Return each line of the data below that contains the string "down".

··· EXERCISE DATA

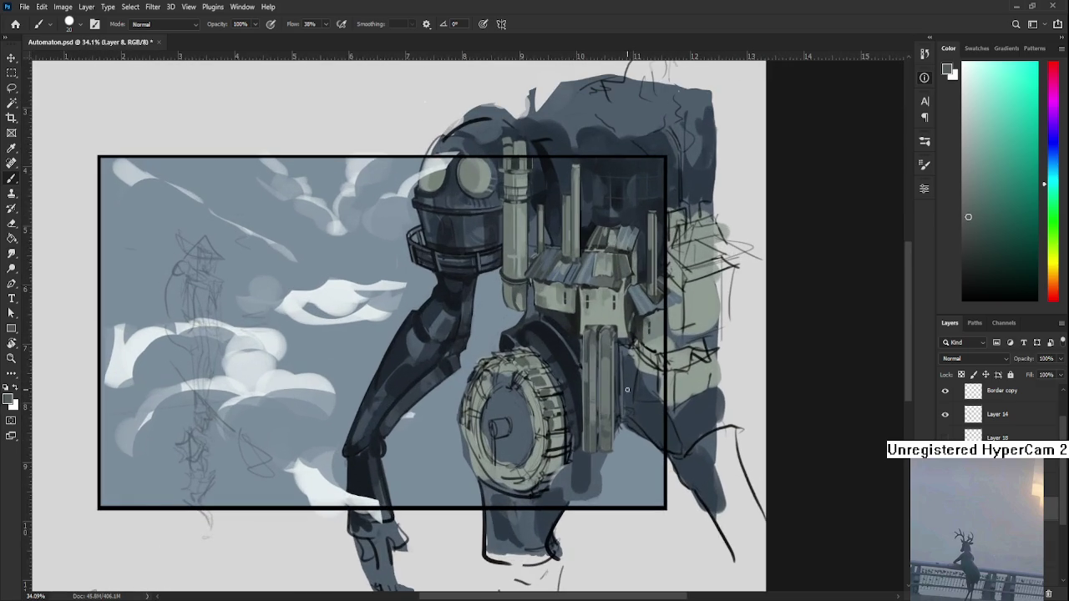
{"action": "scroll", "coordinate": [627, 389], "scroll_direction": "down", "scroll_amount": 1}
{"action": "scroll", "coordinate": [585, 392], "scroll_direction": "up", "scroll_amount": 1}
{"action": "scroll", "coordinate": [543, 401], "scroll_direction": "down", "scroll_amount": 1}
{"action": "scroll", "coordinate": [494, 409], "scroll_direction": "up", "scroll_amount": 2}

······

§ **EXERCISE ANSWER**:
{"action": "scroll", "coordinate": [627, 389], "scroll_direction": "down", "scroll_amount": 1}
{"action": "scroll", "coordinate": [543, 401], "scroll_direction": "down", "scroll_amount": 1}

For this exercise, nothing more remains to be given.